Do I need to consider disposing of any IEnumerable<T> I use?

It's recently been pointed out to me that various Linq extension methods (such as Where, Select, etc) return an IEnumerable<T> that also happens to be IDisposable. The following evaluates to True

new int[2] {0,1}.Select(x => x*2) is IDisposable

Do I need to dispose of the results of a Where expression?

Whenever I call a method returning IEnumerable<T>, am I (potentially) accepting responsibility for calling dispose when I've finished with it?


Solution 1:

No, you don't need to worry about this.

The fact that they return an IDisposable implementation is an implementation detail - it's because iterator blocks in the Microsoft implementation of the C# compiler happen to create a single type which implements both IEnumerable<T> and IEnumerator<T>. The latter extends IDisposable, which is why you're seeing it.

Sample code to demonstrate this:

using System;
using System.Collections.Generic;

public class Test 
{
    static void Main() 
    {
        IEnumerable<int> foo = Foo();
        Console.WriteLine(foo is IDisposable); // Prints True
    }

    static IEnumerable<int> Foo()
    {
        yield break;
    }
}

Note that you do need to take note of the fact that IEnumerator<T> implements IDisposable.
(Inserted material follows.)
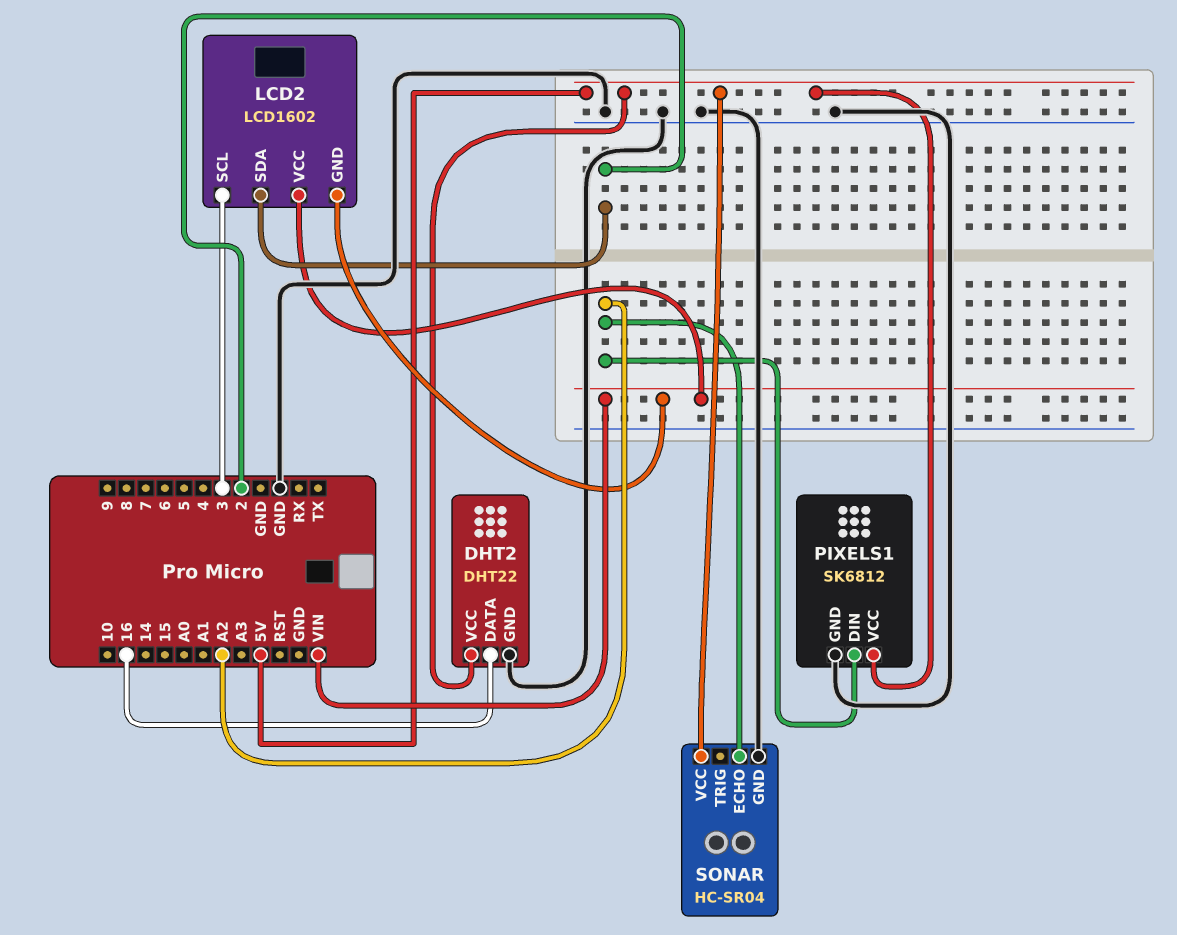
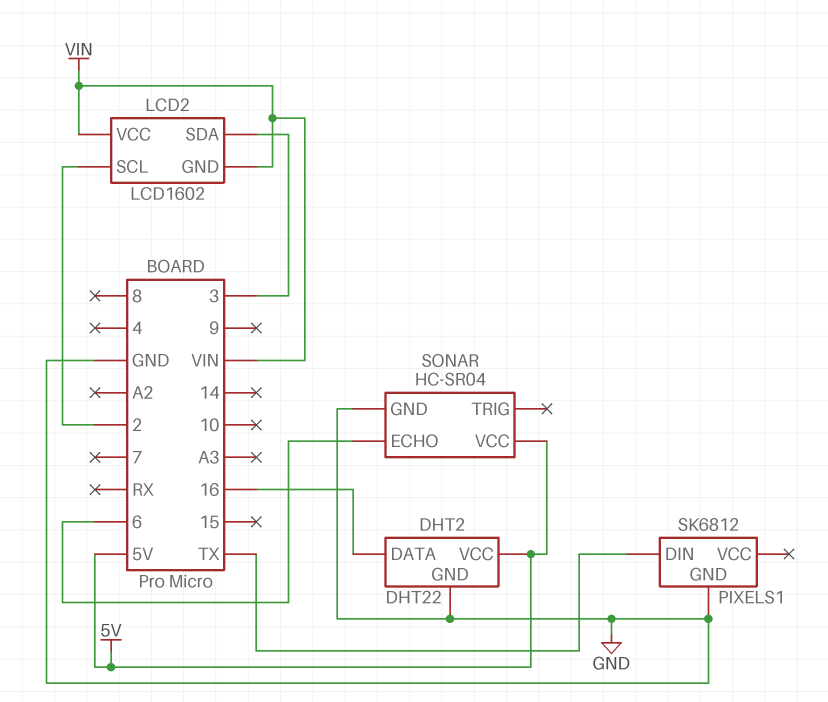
LCD2 pin SCL: 3 -> 2
LCD2 pin SDA: 2 -> 3
PIXELS1 pin DIN: A2 -> TX
PIXELS1 pin VCC: 5V -> none
SONAR pin ECHO: A2 -> 6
So any time you iterate explicitly, you should dispose of it properly. For example, if you want to iterate over something and be sure that you'll always have a value, you might use something like:

using (var enumerator = enumerable.GetEnumerator())
{
    if (!enumerator.MoveNext())
    {
        throw // some kind of exception;
    }
    var value = enumerator.Current;
    while (enumerator.MoveNext())
    {
        // Do something with value and enumerator.Current
    }
}

(A foreach loop will do this automatically, of course.)